Um von den Chinesen zurück zum Thema zu kommen - Betablocker sind Dopingmittel und werden wohl im Leistungssport eingesetzt. Auf die Sportart kommt es auch an.

Last but not least, die Sportler - ner Frau wäre es egal, aber es gibt ja auch durchaus Männer, die auch ein Bißchen Impotenz im Kauf nehmen würden für den Weltrekord oder die olympischen Medaille. Ehrgeiz kennt halt keine Grenzen.

test
15.11.2005, 00:41
Die Diuretika wirken wohl auch auf irgendeine Weise langfristig auf die Gefäßwandspannung oder so ähnlich. Genauer MEchanismus ist glaube ich nicht klar. Aber soweit ich weiß hat man rausgefunden, dass nach längerer Diuretikabehandlung das Volumen wieder normal ist, die antihypertensive Wirkung aber weiter besteht.
Ansonsten würde ich bei nem jungen Patienten als erstes Antihypertonikum nen ACE Hemmer bzw. bei Hustenproblemen nen AT-I-Antagonist.
Diuretika sind glaube ich wegen dem Wasserlassen nervig. Beta Blocker mindern LEistungsfähigkeit zumindest bei Ausdauersport oder ähnlichem und Impotenz is auch nich zu verachten als NW.

Tombow
15.11.2005, 05:35
Achtung, böse Falle !

Diuretika werden auch im Leistungssport als Dopingmittel eingestuft - es ist in der Vergangenheit oft passiert, daß damit stärkere(und schwerere) Sportler vor größeren Wettkämpfen(Olympische Spiele, WM) in die nächstniedrigere Gewichtsklasse "runtergepinkelt" wurden.

Ich glaube, zum Thema würde es sich lohnen, die offiziellen Richtlinien der IAAF oder des IOC durchzuschauen, da wäre man dann schlauer.

hottentotte
15.11.2005, 06:13
Mist, jetzt ist mir Tombow zuvorgekommen, kann wohl nicht schlafen ;-)
( Viel Glück und Erfolg an dieser Stelle!!!)
Diuretika und meines Wissens nach auch Betablocker sind im Leistungssport auf der Liste- ein ACE-Hemmer glaub ich nicht.
mfg
/ h

Doktor_No
15.11.2005, 11:26
okay, vielleicht wäre es interessant zu wissen, was für ein sport denn in diesem fall betrieben wird, wenn es sich bspws um sprintwettkämpfe handelt, nützt die antiadrenerge wirkung der betablocker wenig ;-)

Pünktchen
15.11.2005, 13:32
*kränker als gestern*schnief*

wow...danke ersteinmal...ok im Prüfungsprotokoll war keine Sportart angegeben, aber ich denke es ging um Ausdauersportarten.



OT:
Zum HOCM-Ansatz: Ich denke derzeit leider in Fallbespielen und Schlagwörtern, werde versuchen mich zu bessern :-lesen.
beta-Blocker - Wirkung - Nebenwirkung - Herzerkrankungen
Junger Mann, Leistungssport (Fussball), Herzerkrankung -> HOCM

Funktioniert auch sehr gut mit:
Junger Mann - Basketballer - Thorakaler Schmerz -> DDAortendissektion



Gruss
pünktchen, das sich wieder schlafen legt...

Evil
15.11.2005, 19:11
denn ich muss die Einstellung des Medikaments nach Ruhepuls machen, und wenn der im Zielbereich von 50-60/min ist dann hab ich ne wunderbare chronotrope Inkompetenz, die sich mit Sport nicht wirklich vereinbaren lässt.
:-dafür

Durch den Betablocker verliert der Sportler sämtliche Leistungsreserven, denn die Sympathikuswirkung auf das Herz wird ja blockiert.
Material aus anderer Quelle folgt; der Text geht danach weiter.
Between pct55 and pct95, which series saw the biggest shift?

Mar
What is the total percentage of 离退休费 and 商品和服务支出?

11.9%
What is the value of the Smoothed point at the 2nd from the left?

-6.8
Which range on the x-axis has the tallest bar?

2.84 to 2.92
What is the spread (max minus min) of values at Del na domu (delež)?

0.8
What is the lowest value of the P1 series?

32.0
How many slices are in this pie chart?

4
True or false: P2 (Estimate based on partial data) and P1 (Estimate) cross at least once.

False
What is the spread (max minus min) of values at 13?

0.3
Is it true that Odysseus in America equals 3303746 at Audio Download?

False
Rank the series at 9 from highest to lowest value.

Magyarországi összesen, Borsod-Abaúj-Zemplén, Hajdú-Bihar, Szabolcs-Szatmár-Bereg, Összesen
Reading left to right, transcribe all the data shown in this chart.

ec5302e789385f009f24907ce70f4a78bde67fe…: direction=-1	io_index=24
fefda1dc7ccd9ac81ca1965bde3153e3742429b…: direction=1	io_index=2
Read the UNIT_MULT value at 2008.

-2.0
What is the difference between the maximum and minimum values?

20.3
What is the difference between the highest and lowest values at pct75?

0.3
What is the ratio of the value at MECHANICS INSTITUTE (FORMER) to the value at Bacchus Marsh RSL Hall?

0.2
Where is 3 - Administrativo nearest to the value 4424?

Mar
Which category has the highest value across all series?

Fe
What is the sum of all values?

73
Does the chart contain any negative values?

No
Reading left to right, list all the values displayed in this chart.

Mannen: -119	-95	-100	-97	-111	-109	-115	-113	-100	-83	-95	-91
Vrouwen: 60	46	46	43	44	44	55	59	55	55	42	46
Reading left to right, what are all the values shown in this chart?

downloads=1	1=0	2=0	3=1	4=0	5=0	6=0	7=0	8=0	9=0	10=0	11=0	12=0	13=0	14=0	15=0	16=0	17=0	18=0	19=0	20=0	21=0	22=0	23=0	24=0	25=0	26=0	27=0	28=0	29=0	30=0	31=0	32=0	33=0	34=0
Von daher ist es ziemlich unsinning, diese Antihypertonika primär einzusetzen.
Das mag bei bestimmten Sportarten keine so große Rolle spielen, aber bei allem, was Kraft oder Ausdauer erfordert, senkt es logischerweise das Leistungsniveau.

Ich hab letztens noch die Wirkung bei einem Bergsteiger beobachten können: in der Ebene war er ziemlich flott, aber sobald es steiler wurde, ging es nur noch im Kriechtempo voran.